We told you about Rev. Harvala’s comments at our recent convention and the effect it had upon this observer.  I found it to be heartfelt and a wonderful expression of the Gospel. Here is the text.

 

Thank you for the opportunity to be at this convention. I have been able to see and talk to many of you that I have not seen for quite some time. Of course, there were many faces, familiar from previous conventions that I did not see. There is one chair in particular that is empty, not that he would have sat in any one chair for three days, that of Bill Sharpe. Bill served as Executive Director of the Board of Directors for three terms with my predecessor, a few months shy of three terms while I was District President, and after that, with other titles, and as Business Manager at the time of his death. With Bill’s military background, I often referred to him as the “XO”, the Executive Officer, somewhat reflecting the many things he did.

 Passing through Fargo one day, I stopped at the District Office. Bill wasn’t there, so I went to his house. Gail wasn’t there, nor were any of the grand-kids, so Bill and I had a chance to talk, just the two of us. We talked about life. We talked especially about our life together, our time together, in the District Office. At times, I did step on Bill’s toes in my desire to push him…to push things forward. I regret that. In studying the theme of this convention, Unity in Christ, preparing a Bible Study I led in one of our churches on Sunday, I now realize that when we are both united in Christ, we are put so close together that we are going to step on one another’s toes occasionally. Although Bill was more vulnerable, in stocking feet, literally, much of the time…spiritually his feet were shod with readiness coming from the gospel of peace. (Eph 6:15) That peace comes from sins confessed and forgiven and gone by the grace and power of God. This forgiveness comes through our readiness to confess and God’s readiness to forgive. Bill and I had that peace through our Lord Jesus Christ. We talked about death. We talked about eternal life. That was the last time I talked to Bill. When I think about Bill’s death, it makes me sad. When I think about Bill’s life, it makes me smile and sometimes laugh out loud. You know the life he lived. When I think about Bill’s eternal life, I rejoice. In the sense President Harrison reminded us, I really rejoice.

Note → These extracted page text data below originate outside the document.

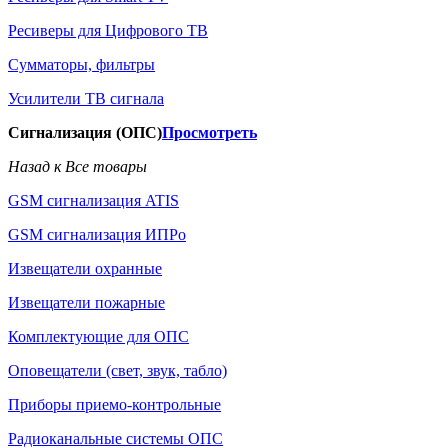
Ресиверы для Цифрового ТВ
Сумматоры, фильтры
Усилители ТВ сигнала
Сигнализация (ОПС)
Просмотреть
Назад к Все товары
GSM сигнализация ATIS
GSM сигнализация ИПРо
Извещатели охранные
Извещатели пожарные
Комплектующие для ОПС
Оповещатели (свет, звук, табло)
Приборы приемо-контрольные
Радиоканальные системы ОПС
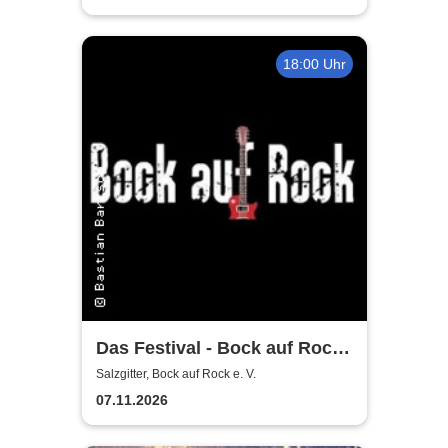
18:00 Uhr
Das Festival - Bock auf Rock
gemeinnütziger e. V.
Salzgitter, Bock auf Rock e. V.
07.11.2026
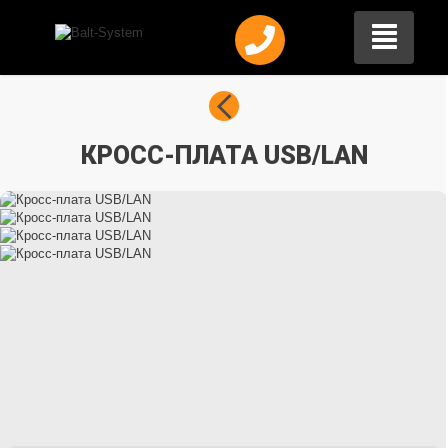
КРОСC-ПЛАТА USB/LAN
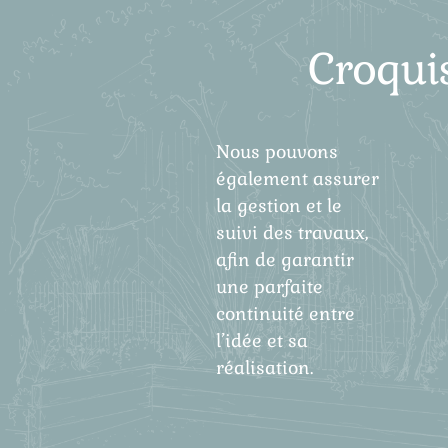
Croquis
Nous pouvons
également assurer
la gestion et le
suivi des travaux,
afin de garantir
une parfaite
continuité entre
l’idée et sa
réalisation.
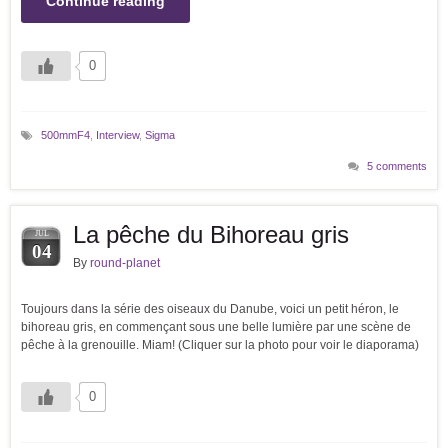
Continue reading
0
500mmF4
,
Interview
,
Sigma
5 comments
La pêche du Bihoreau gris
JUL
04
By
round-planet
Toujours dans la série des oiseaux du Danube, voici un petit héron, le
bihoreau gris, en commençant sous une belle lumière par une scène de
pêche à la grenouille. Miam! (Cliquer sur la photo pour voir le diaporama)
0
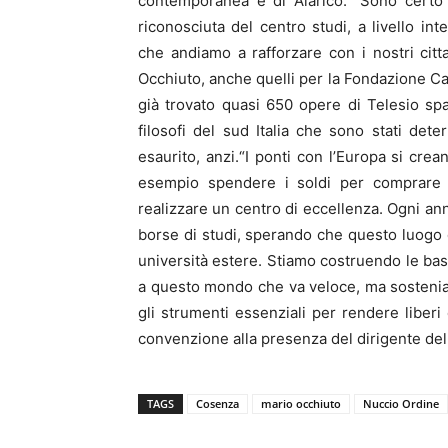
contemporanea e di Alarico. “Sono certo 
riconosciuta del centro studi, a livello in
che andiamo a rafforzare con i nostri cittad
Occhiuto, anche quelli per la Fondazione Car
già trovato quasi 650 opere di Telesio sp
filosofi del sud Italia che sono stati de
esaurito, anzi.“I ponti con l’Europa si cr
esempio spendere i soldi per comprare le
realizzare un centro di eccellenza. Ogni a
borse di studi, sperando che questo luogo di
università estere. Stiamo costruendo le basi
a questo mondo che va veloce, ma sostenia
gli strumenti essenziali per rendere liberi e
convenzione alla presenza del dirigente del 
TAGS
Cosenza
mario occhiuto
Nuccio Ordine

This may be the last time I see the faces of many of you. As Paul told the Ephesian elders in Acts 20, there was sadness because he said it would be the last time they would see one another. But I don’t think sadness is appropriate for us. Just as I rejoice at those I knew from previous conventions, I rejoice at all of you. Because of our unity in Christ, we also work very closely and we will step on one another’s toes, especially over those individual differences sticking out through the unity God has given. Our feet are “shod with readiness that comes from the gospel.” When we step on each other’s toes, confession and forgiveness with God’s reconciliation is the answer. For we are united in a very important work. I like to think of it in terms of the hymn verse:

Laugh to scorn the gloomy grave

And at death no longer tremble.

He, the Lord, who came to save

Will at last His own assemble;

They will go their Lord to meet

Trampling death beneath their feet.

As we continue to be united together in this wonderful work , we shouldn’t think so much about stepping on toes, but trampling death. Thank You.